The dollar fell to a two-month low against the euro and a three-week low versus the Swiss franc on Wednesday, rattled by expectations that US rate rises may soon end and news of an earthquake in the Gulf of California.
The currency extended losses made on Tuesday after minutes of the Federal Reserve's December 13 policy-setting meeting suggested that US rates were near a peak, following an 18-month rate-rising campaign.
A magnitude 6.7 earthquake hit the Gulf of California off the Mexican coast on Wednesday, the US Geological Survey website said, although it added there were no reports of damage.
The dollar fell in a knee-jerk reaction to early reports suggesting the earthquake had hit California.
"It has been a very, very bad start of the year for the dollar," said Kamal Sharma, currency strategist at Bank of America.
"The Fed has signalled there won't be too many more rate hikes, and that has been the major catalyst for the dollar move. We have also had a little bit of event risk this morning with the earthquake."
By 1255 GMT, the euro was up 0.7 percent against the dollar at $1.2099 after hitting its highest level since late October at $1.2111. The euro has rallied as much as two percent against the dollar in the past two days.
The dollar fell to a three-week low against the safe haven Swiss franc of 1.2808 francs.
It was down slightly at 115.94 yen, within striking distance of a two-month low below 115.50 yen.
The euro drew support from European Central Bank Governing Council member Vitor Constancio, who said the latest batch of economic data boosted optimism in eurozone growth prospects. However, the euro showed little reaction to a flash estimate of inflation in the eurozone which was in line with forecasts at a year-on-year rate of 2.2 percent in December, slightly down from 2.3 percent in November.
The dollar gained around 15 percent versus the euro and the yen last year as the raising of rates by the Fed at each of its policy meetings since June 2004 lured investors to dollar deposits and assets.
The Fed is widely expected to raise rates for a 14th straight meeting at the end of the month, taking its key rate to 4.5 percent.
But a recent raft of lukewarm US economic data has convinced many market participants that the central bank may think twice about raising rates beyond that, which could put the dollar under selling pressure.

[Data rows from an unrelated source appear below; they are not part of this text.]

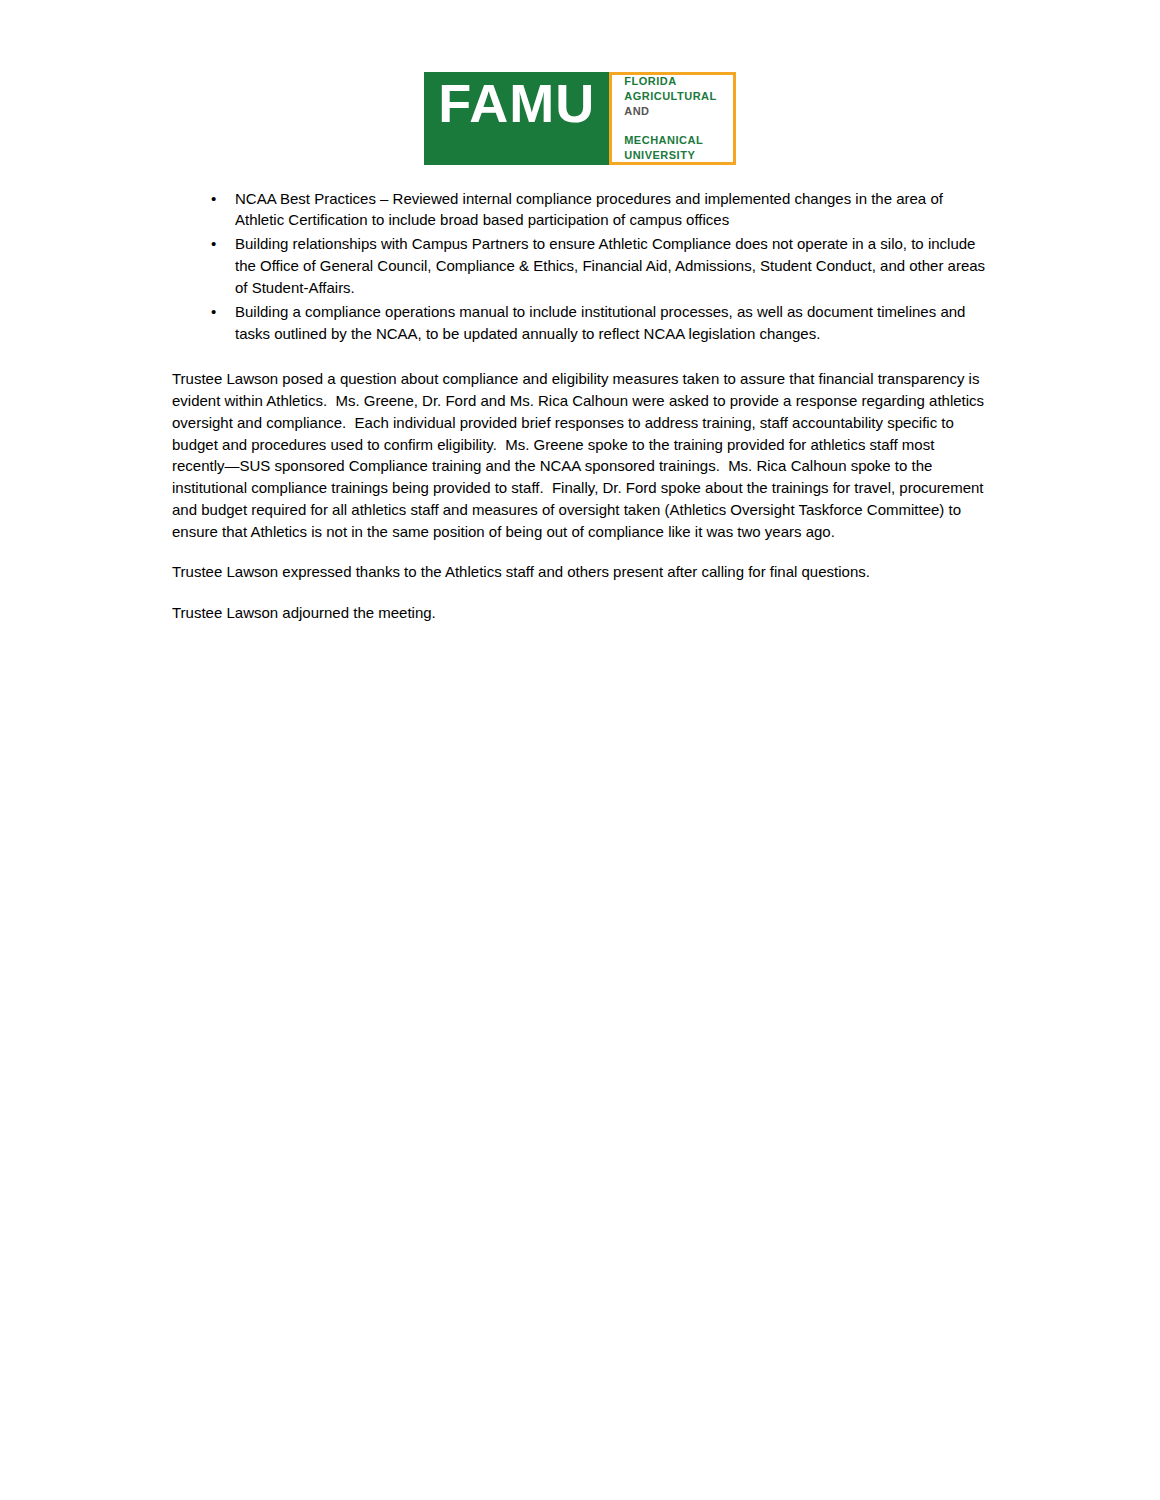FAMU
FLORIDA
AGRICULTURAL AND
MECHANICAL
UNIVERSITY
NCAA Best Practices – Reviewed internal compliance procedures and implemented changes in the area of Athletic Certification to include broad based participation of campus offices
Building relationships with Campus Partners to ensure Athletic Compliance does not operate in a silo, to include the Office of General Council, Compliance & Ethics, Financial Aid, Admissions, Student Conduct, and other areas of Student-Affairs.
Building a compliance operations manual to include institutional processes, as well as document timelines and tasks outlined by the NCAA, to be updated annually to reflect NCAA legislation changes.
Trustee Lawson posed a question about compliance and eligibility measures taken to assure that financial transparency is evident within Athletics. Ms. Greene, Dr. Ford and Ms. Rica Calhoun were asked to provide a response regarding athletics oversight and compliance. Each individual provided brief responses to address training, staff accountability specific to budget and procedures used to confirm eligibility. Ms. Greene spoke to the training provided for athletics staff most recently—SUS sponsored Compliance training and the NCAA sponsored trainings. Ms. Rica Calhoun spoke to the institutional compliance trainings being provided to staff. Finally, Dr. Ford spoke about the trainings for travel, procurement and budget required for all athletics staff and measures of oversight taken (Athletics Oversight Taskforce Committee) to ensure that Athletics is not in the same position of being out of compliance like it was two years ago.
Trustee Lawson expressed thanks to the Athletics staff and others present after calling for final questions.
Trustee Lawson adjourned the meeting.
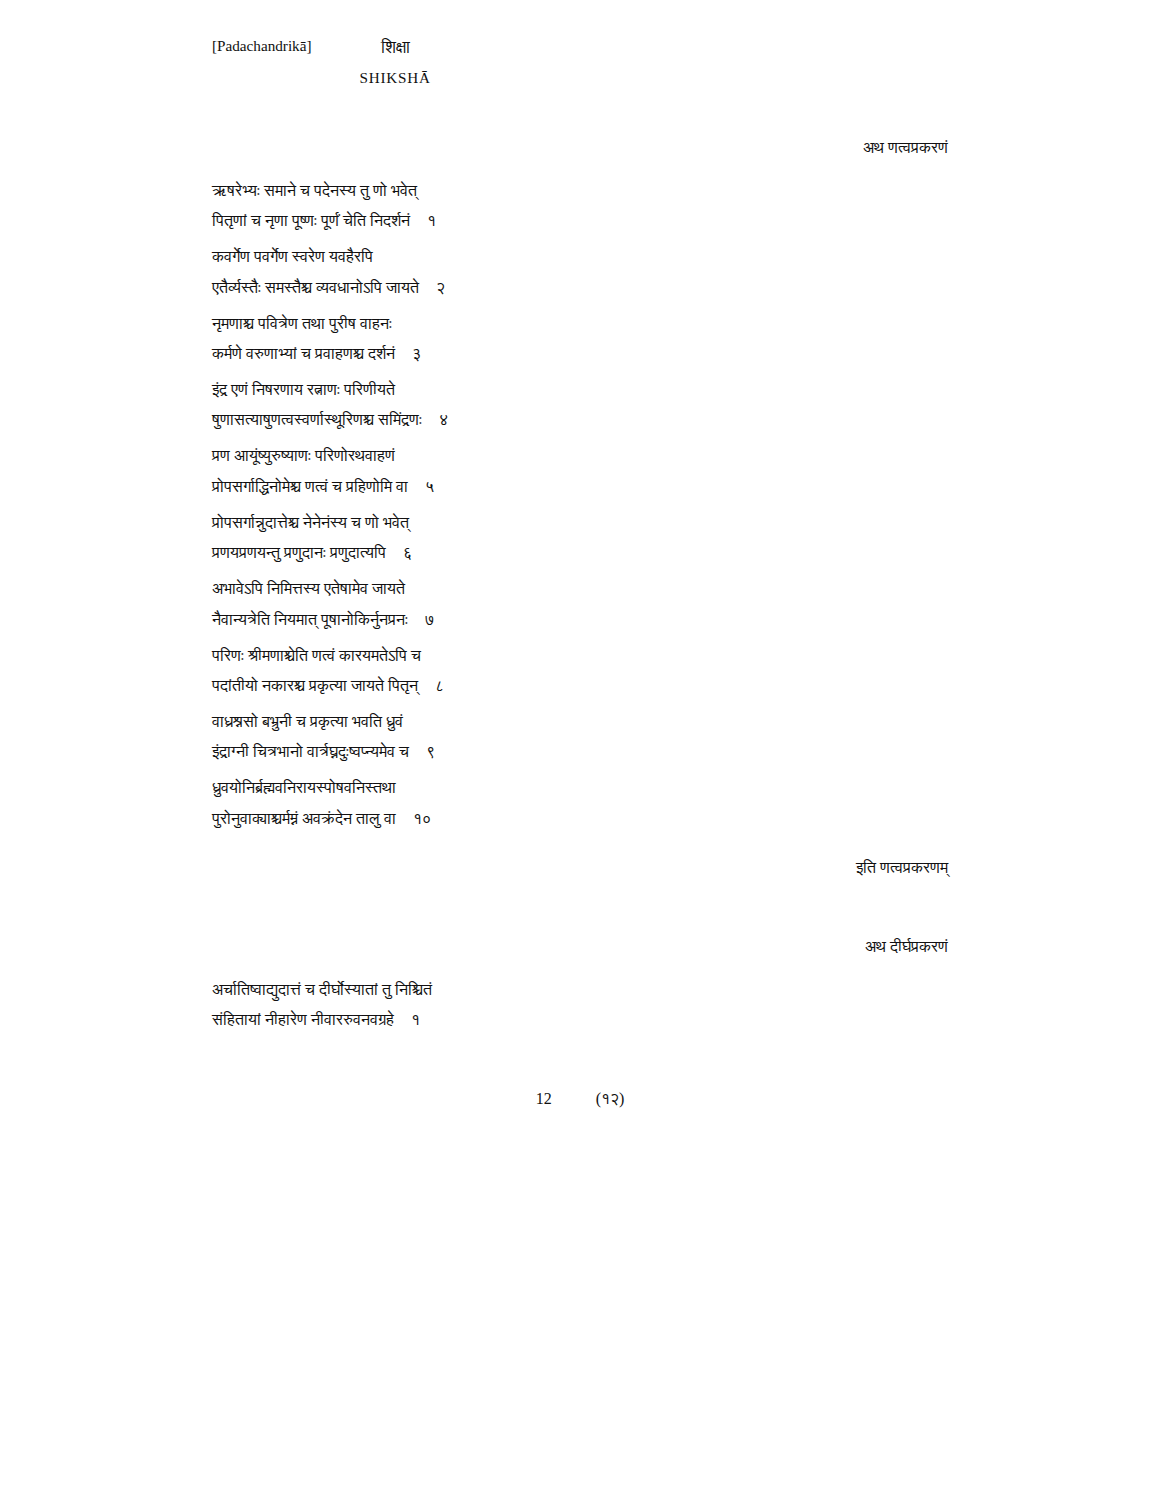[Padachandrikā]
शिक्षा SHIKSHĀ
अथ णत्वप्रकरणं
ऋषरेभ्यः समाने च पदेनस्य तु णो भवेत् पितृणां च नृणा पूष्णः पूर्णं चेति निदर्शनं १
कवर्गेण पवर्गेण स्वरेण यवहैरपि एतैर्व्यस्तैः समस्तैश्च व्यवधानोऽपि जायते २
नृमणाश्च पवित्रेण तथा पुरीष वाहनः कर्मणे वरुणाभ्यां च प्रवाहणश्च दर्शनं ३
इंद्र एणं निषरणाय रत्नाणः परिणीयते षुणासत्याषुणत्वस्वर्णास्थूरिणश्च समिंद्रणः ४
प्रण आयूंष्युरुष्याणः परिणोरथवाहणं प्रोपसर्गाद्धिनोमेश्च णत्वं च प्रहिणोमि वा ५
प्रोपसर्गान्नुदात्तेश्च नेनेनंस्य च णो भवेत् प्रणयप्रणयन्तु प्रणुदानः प्रणुदात्यपि ६
अभावेऽपि निमित्तस्य एतेषामेव जायते नैवान्यत्रेति नियमात् पूषानोकिर्नुनप्रनः ७
परिणः श्रीमणाश्चेति णत्वं कारयमतेऽपि च पदांतीयो नकारश्च प्रकृत्या जायते पितृन् ८
वाध्रश्नसो बभ्रुनी च प्रकृत्या भवति ध्रुवं इंद्राग्नी चित्रभानो वार्त्रघ्नदुःष्वप्न्यमेव च ९
ध्रुवयोनिर्ब्रह्मवनिरायस्पोषवनिस्तथा पुरोनुवाक्याश्चर्मम्नं अवक्रंदेन तालु वा १०
इति णत्वप्रकरणम्
अथ दीर्घप्रकरणं
अर्चातिष्वाद्युदात्तं च दीर्घोस्यातां तु निश्चितं संहितायां नीहारेण नीवाररुवनवग्रहे १
12 (१२)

The dollar has also lost support it gained towards the end of last year from a one-off tax break to US companies repatriating overseas profits, which expired at the end of December.
"The market went into the new year long dollar and the first piece of news we had was that US rates weren't going to continue going up. A lot of people have been caught out," said Jeremy Hodges, head of FX sales at Lloyds TSB.
Market forecasts are for the data to show 200,000 new jobs were created last month, compared with 215,000 in November. Some analysts were looking for as many as 250,000 new jobs, which they said could rescue the dollar from its New Year woes.